While marko is correct to point out that existing SIMD instructions can do some parallelization on the CPU, the number of inputs they can operate on at the same time pales in comparison to a good GPU.
In short, I hope you work on this and let us know what kind of results you see!
DSP operations on modern CPUs with vector processing units (SSE on x86/x64 or NEON on ARM) are already pretty cheap if exploited properly. This is particularly the case with filters, convolution, FFT and so on - which are fundamentally stream-based operations. There are the type of operations where a GPU might also excel.
As it turns out, soft synthesisers have quite a few operations in them that are not stream-like, and furthermore, the tendency is to process increasingly small chunks of audio at once to target low latency. These are a really bad fit for the capabilities of GPU.
The effort involved in using a GPU - particularly getting data in and out - is likely to far exceed any benefit you get.

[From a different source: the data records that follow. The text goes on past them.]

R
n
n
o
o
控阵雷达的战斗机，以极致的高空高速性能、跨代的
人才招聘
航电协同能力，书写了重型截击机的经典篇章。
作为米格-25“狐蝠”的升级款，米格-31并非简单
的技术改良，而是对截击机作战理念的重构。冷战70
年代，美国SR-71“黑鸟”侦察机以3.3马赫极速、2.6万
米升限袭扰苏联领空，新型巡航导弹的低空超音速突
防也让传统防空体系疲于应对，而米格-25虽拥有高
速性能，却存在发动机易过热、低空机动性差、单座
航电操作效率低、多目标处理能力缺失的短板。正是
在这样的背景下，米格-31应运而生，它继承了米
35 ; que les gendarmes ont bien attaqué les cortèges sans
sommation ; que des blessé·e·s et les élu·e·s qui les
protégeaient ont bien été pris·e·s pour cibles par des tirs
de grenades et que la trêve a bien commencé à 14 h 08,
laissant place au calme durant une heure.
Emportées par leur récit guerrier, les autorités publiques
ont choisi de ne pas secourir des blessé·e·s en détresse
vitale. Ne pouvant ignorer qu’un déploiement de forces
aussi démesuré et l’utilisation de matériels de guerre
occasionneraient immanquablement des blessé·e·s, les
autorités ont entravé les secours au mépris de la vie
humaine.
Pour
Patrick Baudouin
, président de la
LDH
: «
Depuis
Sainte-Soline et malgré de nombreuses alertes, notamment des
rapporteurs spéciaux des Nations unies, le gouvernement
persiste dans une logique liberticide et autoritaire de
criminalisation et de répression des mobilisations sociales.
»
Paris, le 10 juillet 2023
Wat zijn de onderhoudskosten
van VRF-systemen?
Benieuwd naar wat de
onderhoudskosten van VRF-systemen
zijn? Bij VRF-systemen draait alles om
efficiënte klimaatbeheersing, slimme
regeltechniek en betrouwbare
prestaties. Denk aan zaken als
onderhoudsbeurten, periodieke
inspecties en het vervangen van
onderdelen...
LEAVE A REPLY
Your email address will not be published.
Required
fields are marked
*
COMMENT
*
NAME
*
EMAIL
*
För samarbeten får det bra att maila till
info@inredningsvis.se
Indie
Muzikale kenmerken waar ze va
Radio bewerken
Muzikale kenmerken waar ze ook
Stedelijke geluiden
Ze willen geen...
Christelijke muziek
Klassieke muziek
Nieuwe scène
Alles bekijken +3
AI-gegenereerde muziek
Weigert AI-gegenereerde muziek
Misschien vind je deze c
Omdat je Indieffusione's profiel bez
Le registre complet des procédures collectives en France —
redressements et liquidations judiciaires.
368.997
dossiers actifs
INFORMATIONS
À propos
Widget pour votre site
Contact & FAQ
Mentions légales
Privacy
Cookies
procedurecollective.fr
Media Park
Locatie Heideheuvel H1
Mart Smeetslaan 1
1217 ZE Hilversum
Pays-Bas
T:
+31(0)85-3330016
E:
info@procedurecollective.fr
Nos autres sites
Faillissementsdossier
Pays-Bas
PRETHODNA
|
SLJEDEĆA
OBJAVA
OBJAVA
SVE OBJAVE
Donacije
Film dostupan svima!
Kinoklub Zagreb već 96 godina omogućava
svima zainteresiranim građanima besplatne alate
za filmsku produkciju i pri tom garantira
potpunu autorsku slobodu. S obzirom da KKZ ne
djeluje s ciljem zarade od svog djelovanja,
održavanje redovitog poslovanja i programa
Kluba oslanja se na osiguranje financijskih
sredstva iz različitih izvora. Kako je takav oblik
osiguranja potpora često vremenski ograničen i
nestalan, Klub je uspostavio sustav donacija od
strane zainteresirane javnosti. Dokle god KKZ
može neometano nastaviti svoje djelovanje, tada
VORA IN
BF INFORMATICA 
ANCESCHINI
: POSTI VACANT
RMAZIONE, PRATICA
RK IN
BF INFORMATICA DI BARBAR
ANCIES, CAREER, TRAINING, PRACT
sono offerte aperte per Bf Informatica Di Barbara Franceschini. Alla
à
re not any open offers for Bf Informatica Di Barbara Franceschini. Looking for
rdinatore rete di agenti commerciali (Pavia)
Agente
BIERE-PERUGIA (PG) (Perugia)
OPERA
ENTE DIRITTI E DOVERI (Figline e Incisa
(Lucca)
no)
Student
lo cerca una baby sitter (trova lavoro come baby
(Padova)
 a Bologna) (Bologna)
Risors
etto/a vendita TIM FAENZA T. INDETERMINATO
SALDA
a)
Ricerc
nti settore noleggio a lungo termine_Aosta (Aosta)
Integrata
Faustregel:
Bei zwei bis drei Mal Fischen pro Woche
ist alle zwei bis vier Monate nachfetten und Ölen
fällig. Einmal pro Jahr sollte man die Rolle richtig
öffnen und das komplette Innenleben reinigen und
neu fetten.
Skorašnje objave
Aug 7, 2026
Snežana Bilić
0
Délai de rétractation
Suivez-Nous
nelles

Furthermore, the capabilities of inexpensive personal computers - and also tablets and mobile devices - are more than enough for many digital audio applications AMD seem to have a solution looking for a problem. For sure, the existing music and digital audio software industry is not about to start producing software that only targets a limited sub-set of hardware.
Typical transfer times for some MB to/from GPU take 50us.
Delay is not your problem, however parallelizing a audio synthesizer in the GPU may be quite difficult. If you don't do it properly it may take more time the processing rather than the copy of data.
If you are going to run multiple synthetizers at once, I would recommend you to perform each synthesizer in a work-group, and parallelize the synthesis process with the work-items available. It will not be worth to have each synthesizer in one work-item, since it is unlikely you will have thousand.
http://arxiv.org/ftp/arxiv/papers/1211/1211.2038.pdf
You might be better off using OpenMP for it's lower initialization times.
You could check out the NESS project which is all about physical modelling synthesis. They are using GPUs for audio rendering because it the process involves simulating an acoustic 3D space for whichever given sound, and calculating what happens to that sound within the virtual 3D space (and apparently GPUs are good at working with this sort of data). Note that this is not realtime synthesis because it is so demanding of processing.